A caprichosa tessitura exibidora da ampla teia de entretenimento infanto-juvenil que este mês cobre o complexo de salas nos multiplex da cidade deixa quase nenhuma opção para o pensamento adulto. Ou trocando literalmente em miúdos: é a alta estação das férias escolares, e os tempos são para fruição do que parece ser a única matéria de diversão que Hollywood é capaz de produzir: super-heróis em carne e osso ou em figuração animada. E cá entre nós, os pets mandam ver melhor que os esdrúxulos voadores fantasiados...

Além do regresso à casa do Homem-Aranha, há outra volta ao lar disponível a partir desta quinta (18), no circuito exibidor da cidade. Não exatamente para alegre fruição de jovens estudantes ociosos em busca de imagens-passatempo, mas para quem busca navegar um pouco mais densamente em águas de história recente do século passado. Recente e dolorosa. O filme é “O Ano de 1985”, produção americana independente realizada em 2018 e ainda em lançamento em grande parte do mercado alternativo internacional – no Brasil estreou há dois meses apenas nas principais capitais.

Sem muito alarde, já mais distante aquela urgência de duas, três décadas atrás, o cinema vem mostrando – para quem quer ver, obviamente – uma onda de filmes para lembrar os mortos pela AIDS epidêmica. (Não há notícia de qualquer memorial, em qualquer país do mundo, com o registro dos mortos pela doença, segundo o escritor Tom Crewe apontou recentemente na London Review of Books.)

Depois de “120 Batimentos por Minutos”, drama francês sobre ativistas da AIDS realizado em 2017 e exibido furtivamente por alguns dias em Londrina, surge este “1985” (titulo original), drama familiar construído com discreta delicadeza e complexidade emocional.
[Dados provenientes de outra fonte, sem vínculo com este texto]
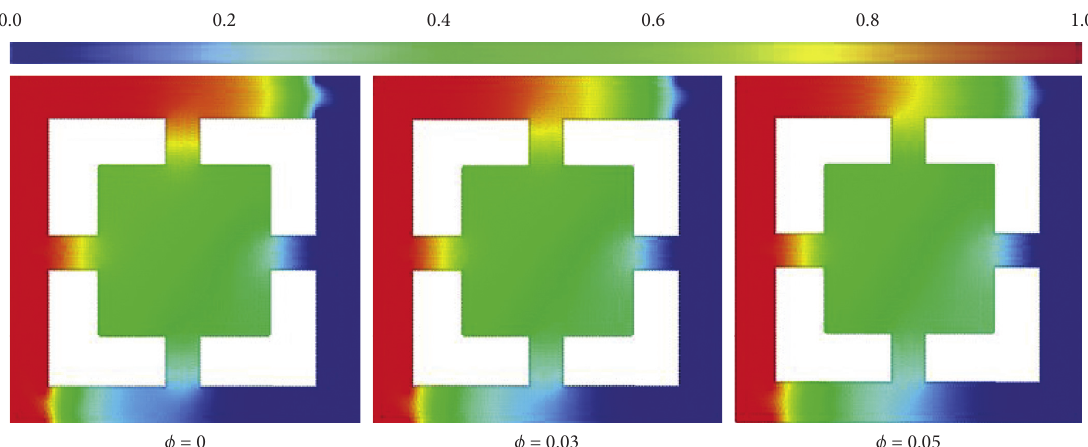
Figure 9: Features of temperature below variations of a solid volume fraction parameter at N � 1 , Ra � 10 4 , Da � 10 − 3 , η ε � 0 . 6 , Le � 20, and τ �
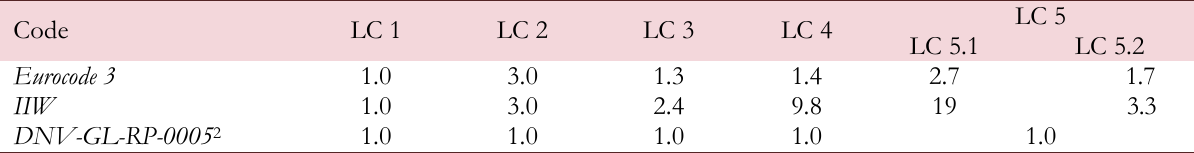
Table 3a: Normalized effect of stress multiaxiallity on fatigue damage predicted using selected codes – Comparison between the different codes.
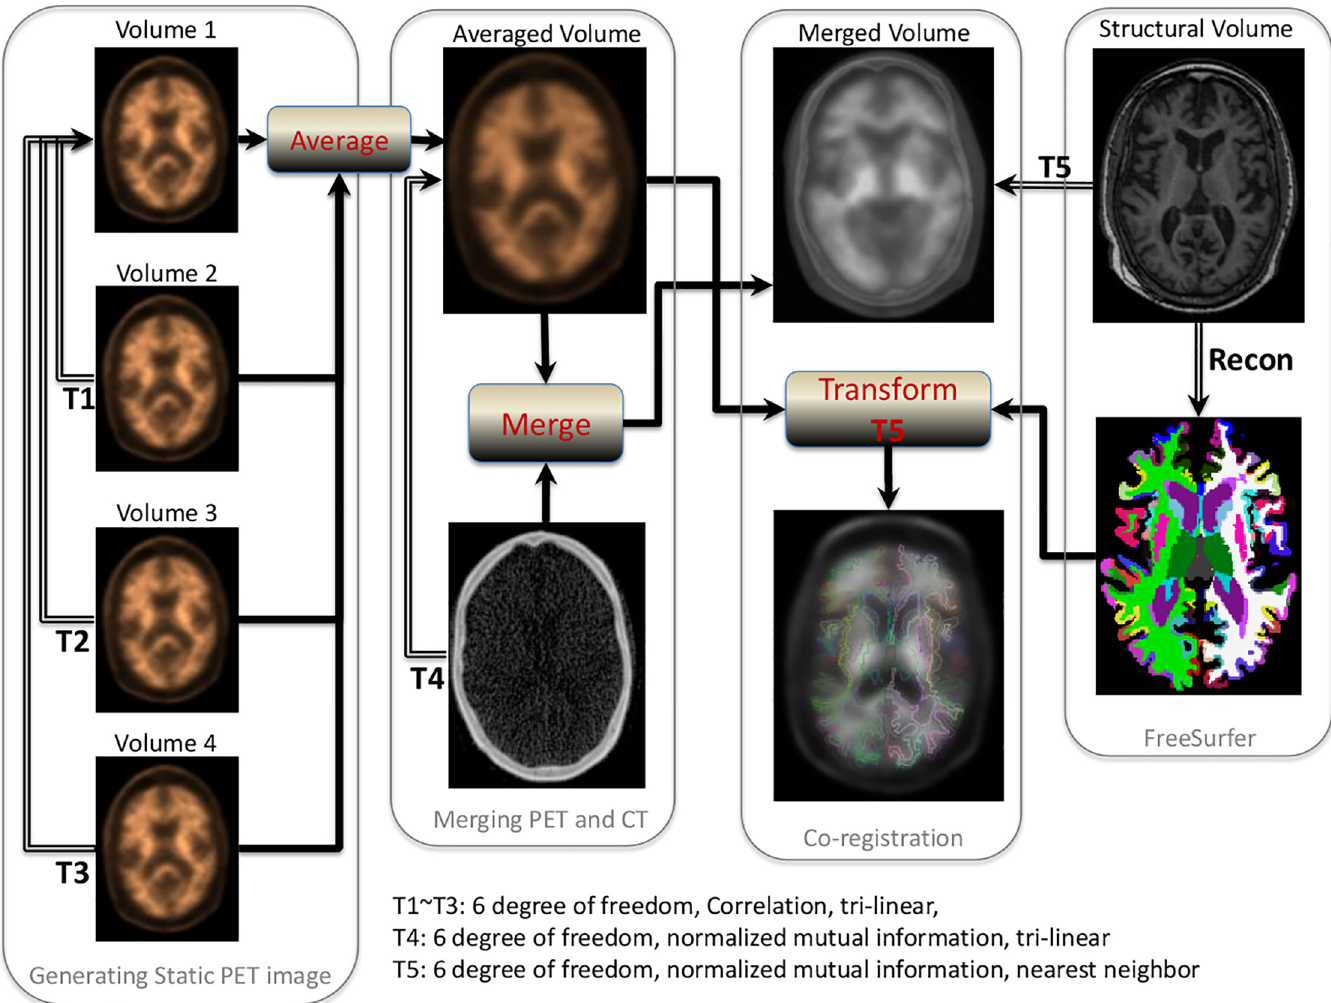
Fig 1. Procedures for quantitative PET amyloid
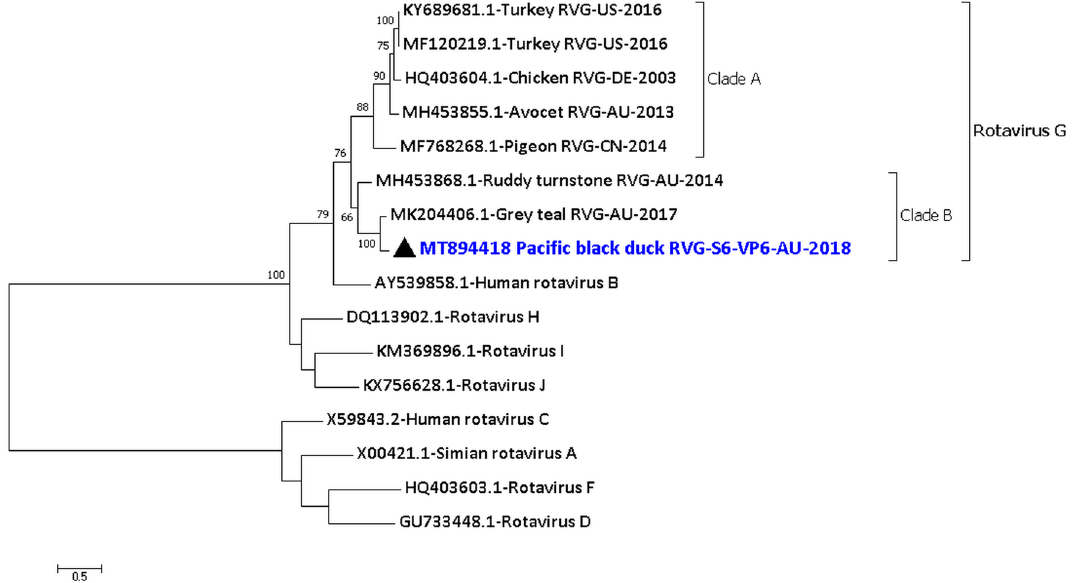
Figure 4. Phylogenetic analysis of the amino acid sequences of the VP6 protein of Pacific black duck rotavirus G segment S6 (PBDRVG/PBD08.18). The amino acid sequences were aligned and analysed by using the maximum likelihood method based on the LG + G + F model 72 in MEGACC 74 with a bootstrapping of 1000 replicates. The analysis involved 16 amino acid sequences and all positions containing gaps and missing data were eliminated. The final dataset contained a total of 371 amino acid positions. The numbers at the nodes represent bootstrap values and only bootstrap values at or above 60% are shown. Pacific black rotavirus G is shown in blue and marked with a black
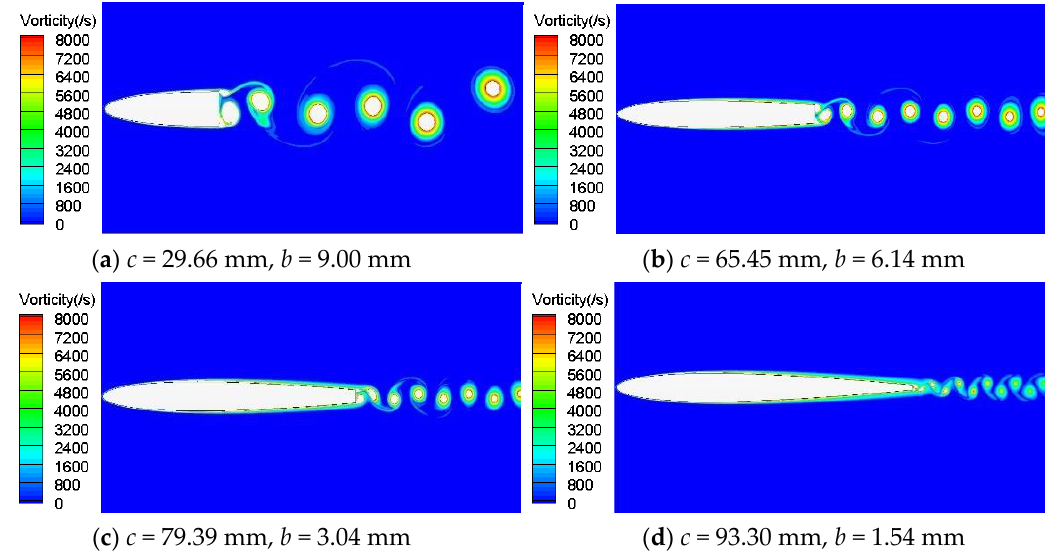
Figure 17. Vortex shedding with different trailing-edge thicknesses.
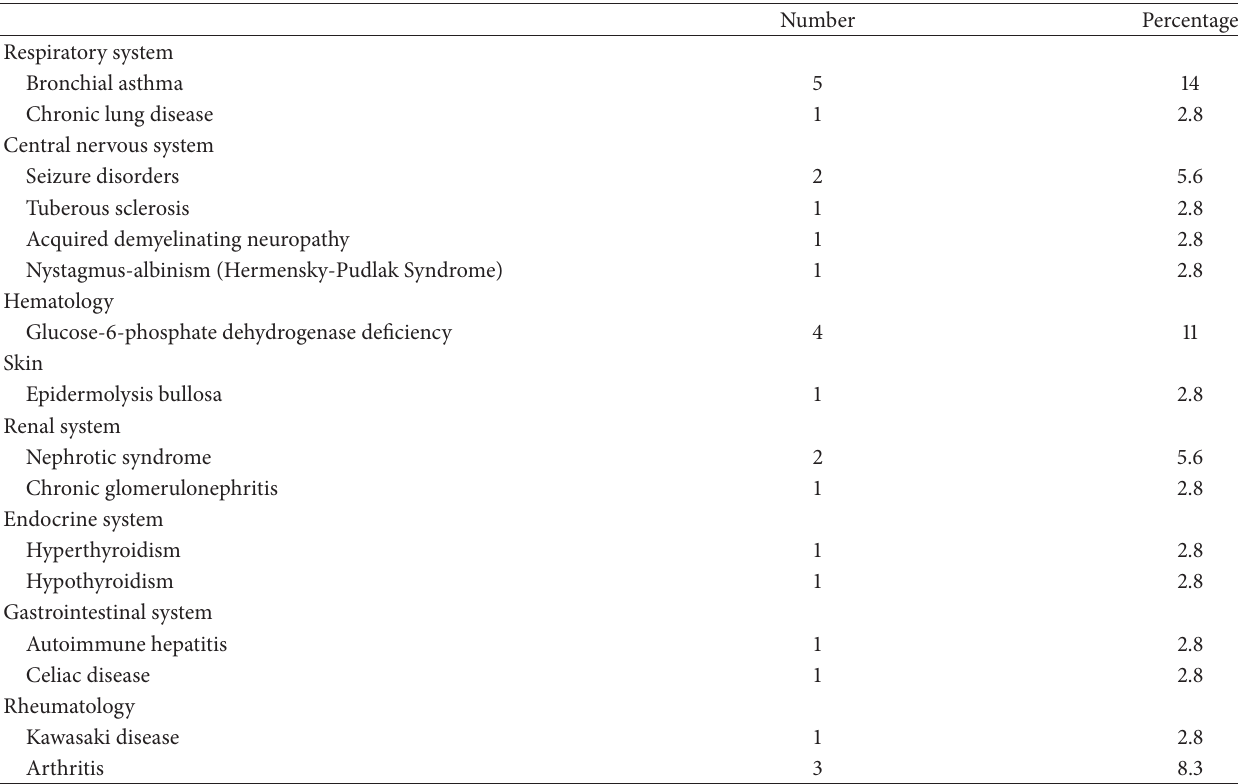
Table 2: Associated comorbidity in 36 patients with Crohn’s disease.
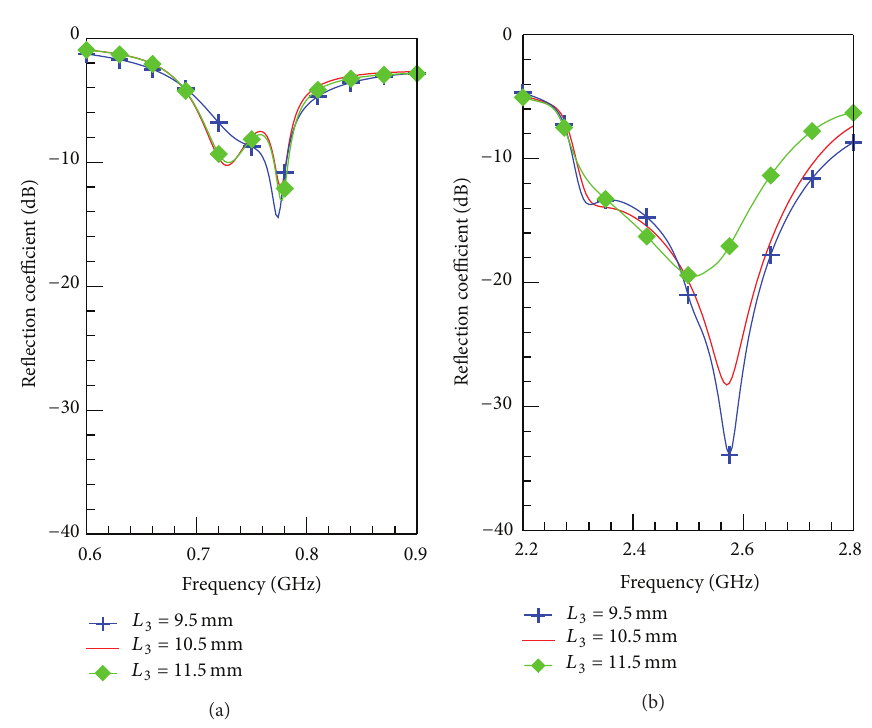
Figure 8: Simulated reflection coefficient of the proposed antenna as the function of 𝐿 3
'O Ano de 1985': filmado em preto e branco , drama mostra o quanto o mundo já foi diferente de hoje
'O Ano de 1985': filmado em preto e branco , drama mostra o quanto o mundo já foi diferente de hoje | Foto: Divulgação

É sobre um filho na casa dos vinte anos, Adrian, homossexual ainda no armário, que regressa à texana casa paterna para os feriados de Natal depois de alguns anos ausente. Ele pretende contar a todos de sua família cristã que é gay e que contraiu o vírus HIV. Nesse tempo e nesse espaço, ele vai se movimentar em vias de desespero e coberto por um manto de tristeza. Ali, ele pretende fazer tudo o que é preciso para se defrontar com sua vida conservadora e confrontar com a morte que se aproxima – no último ano, ele enterrou seis amigos e foi demitido de seu emprego como publicitário – ele presume que foi porque descobriu sua doença.

“O Ano de 1985”, dirigido por Yen Tan, cineasta malaio-tailandês radicado no Texas, tem em sua origem um curta-metragem do próprio cineasta (disponível no YouTube). Foi fotografado em preto e branco propositalmente granulado, como que para mostrar que o mundo era diferente em 1985, quando a AIDS invadiu a comunidade gay. A grande virtude deste filme, modesto em recursos materiais mas abundante em humanidade, é a maneira como ele entra na vida de toda a família de Adrian. O elenco é notável, e parte essencial para a construção de uma dramaturgia tão equilibrada e tão compassivamente sintonizada com os sentimentos de todos. O que com certeza seria impossível obter cinematograficamente naqueles dias negros da epidemia.